Cette lettre est signée, je le rappelle, par les quatre parlementaires de Nouvelle-Calédonie, les trois présidents de province – Paul Néaoutyine, président de la province Nord et membre du Palika, Néko Hnepeune, président de la province des Îles Loyauté et membre de l'Union calédonienne, et Philippe Michel, président de la province Sud et membre de Calédonie ensemble –, ainsi que par le président du Congrès, Gaël Yanno, de l'UCF, par la présidente du gouvernement de l'époque, Cynthia Ligeard, de l'UMP, et par les présidents des cinq groupes politiques du Congrès, y compris Rock Wamytan, de l'UC-FLNKS. Si l'ensemble des formations politiques et des institutions calédoniennes, dont on sait combien il leur est difficile de parvenir à un consensus, s'accordent sur ce sujet, c'est que quelque chose ne va pas dans le texte du Gouvernement. Ne pas prendre en considération une telle unanimité serait une faute.

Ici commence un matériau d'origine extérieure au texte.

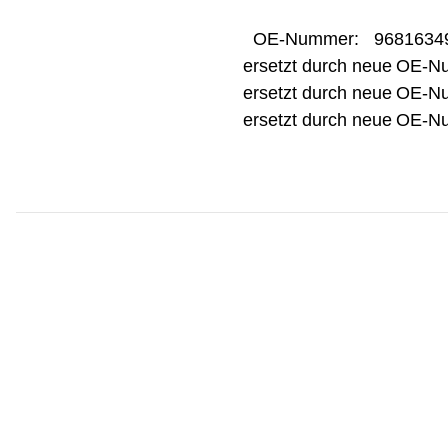
OE-Nummer:
9681634
ersetzt durch neue
OE-N
ersetzt durch neue
OE-N
ersetzt durch neue
OE-N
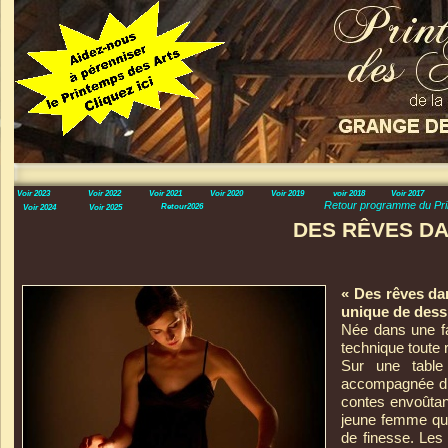
Voir 2023
Voir 2022
Voir 2021
Voir 2020
Voir 2019
voir 2018
Voir 2017
Retour programme du Pri
Retour2026
Voir 2024
Voir 2025
DES RÊVES DA
« Des rêves da
unique de dessi
Née dans une fam
technique toute 
Sur une table
accompagnée d’un
contes envoûtan
jeune femme qui 
de finesse. Les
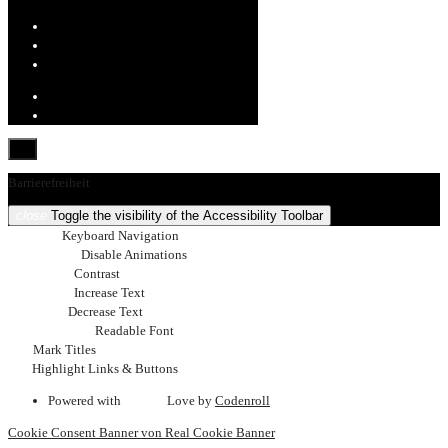
Barrierefreiheit
close
Toggle the visibility of the Accessibility Toolbar
keyboard
Keyboard Navigation
visibility_off
Disable Animations
nights_stay
Contrast
format_size
Increase Text
text_fields
Decrease Text
font_download
Readable Font
title
Mark Titles
link
Highlight Links & Buttons
Powered with
favorite
Love
by
Codenroll
Cookie Consent Banner von Real Cookie Banner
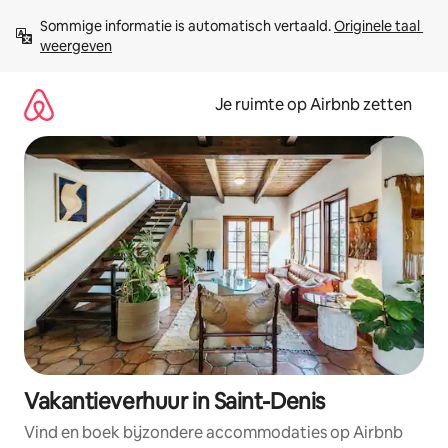
Ga
Sommige informatie is automatisch vertaald. 
Originele taal 
direct
weergeven
naar
inhoud
Je ruimte op Airbnb zetten
Vakantieverhuur in Saint-Denis
Vind en boek bijzondere accommodaties op Airbnb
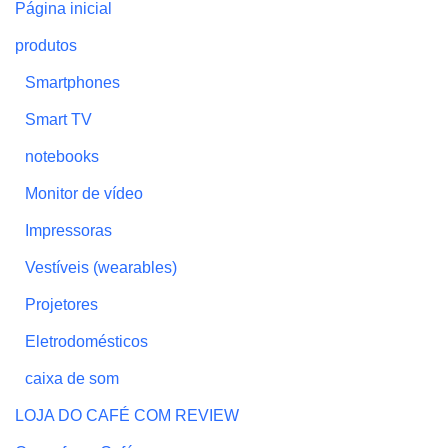
Página inicial
produtos
Smartphones
Smart TV
notebooks
Monitor de vídeo
Impressoras
Vestíveis (wearables)
Projetores
Eletrodomésticos
caixa de som
LOJA DO CAFÉ COM REVIEW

Un seul argument a été avancé pour justifier une telle mesure : on a tiré sur un gendarme à Canala – ce qui est vrai. Mais le haut-commissaire est-il dépourvu d'armes législatives ou réglementaires pour prévenir ces agissements ? Non. Le code de la sécurité intérieure qui s'applique en Nouvelle-Calédonie compte plusieurs centaines d'articles, dont les trois suivants : l'article L. 312-7 dispose que si le comportement ou l'état de santé d'une personne détentrice d'armes ou de munitions présente un danger grave pour elle-même ou pour autrui, le haut-commissaire peut lui ordonner, sans formalité préalable ni procédure contradictoire, de les remettre à l'autorité administrative, quelle que soit leur catégorie.

L'article L. 312-11 du code de la sécurité intérieure précise que le haut-commissaire peut, pour des raisons d'ordre public ou de sécurité des personnes, ordonner à tout détenteur d'une arme des catégories B, C et D de s'en dessaisir, le dessaisissement consistant soit à vendre l'arme, soit à la neutraliser, soit à la remettre à l'État dans un délai déterminé sans que cette remise donne lieu à indemnisation.

Enfin, l'article R. 312-57 du code de la sécurité intérieure autorise le haut-commissaire à demander au déclarant de produire un certificat médical datant de moins d'un mois, si l'autorité locale compétente en matière de santé, consultée par ses soins, a signalé que le déclarant a été admis en soins psychiatriques sans consentement ou a suivi ou suit un traitement dans un service de psychiatrie.

Plutôt que d'ajouter un article supplémentaire, qui est la solution de facilité, utilisons ceux dont dispose déjà le représentant de l'État, qui est archi-armé sur le plan juridique, en prenant en compte les réalités locales. Tels sont les éléments qui conduiront, je l'espère, le Gouvernement à se déclarer favorable à mon amendement.